Opinion Article - (2022) Volume 12, Issue 6

Epigenetics in Stem Cell Proliferation and Differentiation
Eduardo Walters*
1Department of Microbiology, University of Alabama, Birmingham, USA
*Correspondence: Eduardo Walters, Department of Microbiology, University of Alabama, Birmingham, USA, Email:

Received: 01-Jun-2022, Manuscript No. JSCRT-22-17280; Editor assigned: 06-Jun-2022, Pre QC No. JSCRT-22-17280(PQ); Reviewed: 20-Jun-2022, QC No. JSCRT-22-17280; Revised: 28-Jun-2022, Manuscript No. JSCRT-22-17280(R); Published: 05-Jul-2022, DOI: 10.35248/2157-7633.22.12.541


All cells in an organism are the derivative of pre-existing cells, beginning with the fertilized egg, which results blastocyst, which, in turn, gives rise to the cells of the whole organism. These stem cells have the sole property of being totipotent, meaning they can give rise to any type of cell in the organism, including a placenta. The two major properties of stem cells are proliferation and differentiation. Stem cells can proliferate and differentiate into suitable lineages to form particular cells. The potential for each type of stem cell to become specialized depends on its plasticity, or the degree to which it is, or can become, totipotent, pluripotent or multipotent. Owing to their plasticity, stem cells are very valuable in the field of regenerative medicine, especially as a potential cell replacement therapy for many diseases. For example, the bone marrow-derived mesenchymal stem cells have the ability to secrete Brain Derived Neurotrophic Factor (BDNF), Vascular Endothelial Growth Factor (VEGF), Nerve Growth Factor (NGF) and Insulin like Growth Factor 1 (IGF-1) as a treatment for neurodegenerative disorders and spinal cord injury. Within the context of treatments for neurodegenerative disorders, stem cells have enormous therapeutic potential, particularly: (1) Mesenchymal Stem Cells (MSCs), which can be derived from Bone Marrow (BM-MSCs); (2) Neural Stem Cells (NSCs), derived from Embryonic Mouse brain tissues (eNSCs); and (3) Induced Pluripotent Stem Cells (iPSCs). In specific, the iPSCs can be resulting from fibroblasts and then driven into a neuronal lineage, distinguishing into what seems to be mature neurons, which may be able to replace lost nerve cells. An added benefit of using exogenous stem cells for treatment strategies is that they can be genetically adapted to overexpress certain proteins that become down regulated in some brain diseases.

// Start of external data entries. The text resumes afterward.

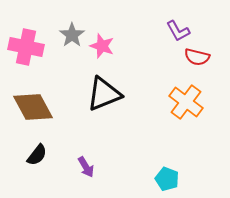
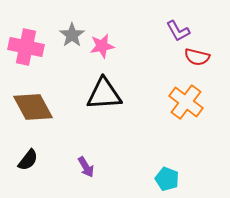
pink star: rotated 30 degrees counterclockwise
black triangle: rotated 18 degrees clockwise
black semicircle: moved 9 px left, 5 px down
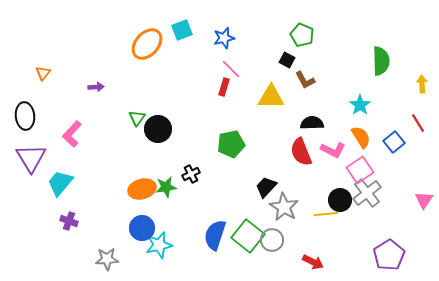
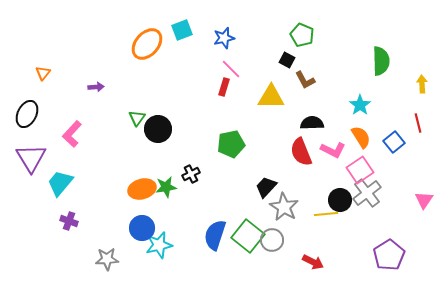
black ellipse at (25, 116): moved 2 px right, 2 px up; rotated 32 degrees clockwise
red line at (418, 123): rotated 18 degrees clockwise
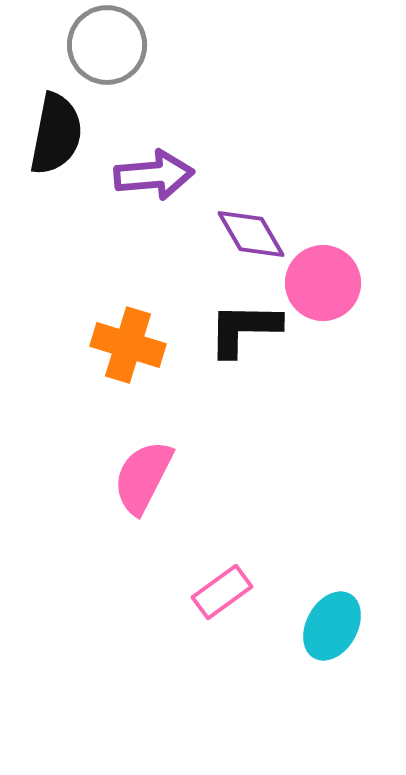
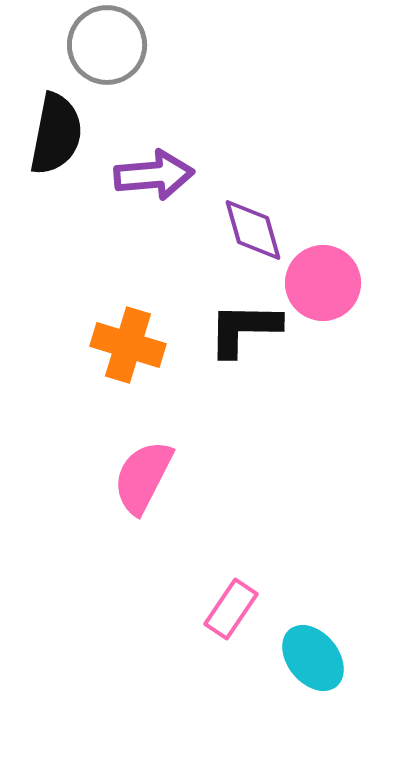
purple diamond: moved 2 px right, 4 px up; rotated 14 degrees clockwise
pink rectangle: moved 9 px right, 17 px down; rotated 20 degrees counterclockwise
cyan ellipse: moved 19 px left, 32 px down; rotated 68 degrees counterclockwise
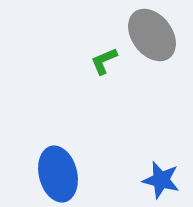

As discussed above, the MSCs can be inherently modified to overexpress Brain Derived Neurotrophic Factor (BDNF), which is one of the main trophic factors that is downregulated in Huntington’s Disease (HD), a neurodegenerative disorder characterized by loss of average spiny neurons in the striatum.

Likewise, MSCs can be reformed to express Glial Derived Neurotrophic Factor (GDNF) to promote dopaminergic neuronal sprouting to cure Parkinson’s Disease (PD). In addition, these MSCs can also be used to overexpress Nerve Growth Factor (NGF) to ease memory deficits in Alzheimer’s Disease (AD). Though, one of the drawbacks of stem cell transplantation is the immune response that rises during allogenic transplantation. However, at least one study has established that adult stem cells, when used in their undifferentiated form, can escape immune elimination and do not pose any adverse effects.

However, the exact mechanism whereby stem cells usually multiply and separate into specific lineages, or even what determines the fate of these stem cells, is not yet understood. Gaining new insights into these endogenous procedures may assist researchers with how exogenous stem cells may be more capably manipulated in ways that would optimize their therapeutic efficacy for treating neurodegenerative diseases.

Manipulation of stem cells includes epigenetic regulation, which can be used to move these stem cells towards the lineage of interest, making them for subsequent use as a cell replacement therapy. Numerous recent studies have specified that epigenetic processes play a vital role in normal gene expression and cell differentiation. The knowledge of role of these epigenetic processes should help successful stem cell reprogramming in the creation of iPSCs, which need several genetic factors.


In culture, some of the stem cells undergo epigenetic changes, while others remain unaffected during passaging or reprogramming. Understanding why certain cells utilize epigenetic processes during differentiation, both in vitro and in vivo, may help us invent new ways in which the epigenetic process can be used to enhance or control propagation and differentiation of stem cells.

Citation: Walters E (2022) Epigenetics in Stem Cell Proliferation and Differentiation. J Stem Cell Res Ther. 12:541.

Copyright: © 2022 Walters E. This is an open-access article distributed under the terms of the Creative Commons Attribution License, which permits unrestricted use, distribution, and reproduction in any medium, provided the original author and source are credited.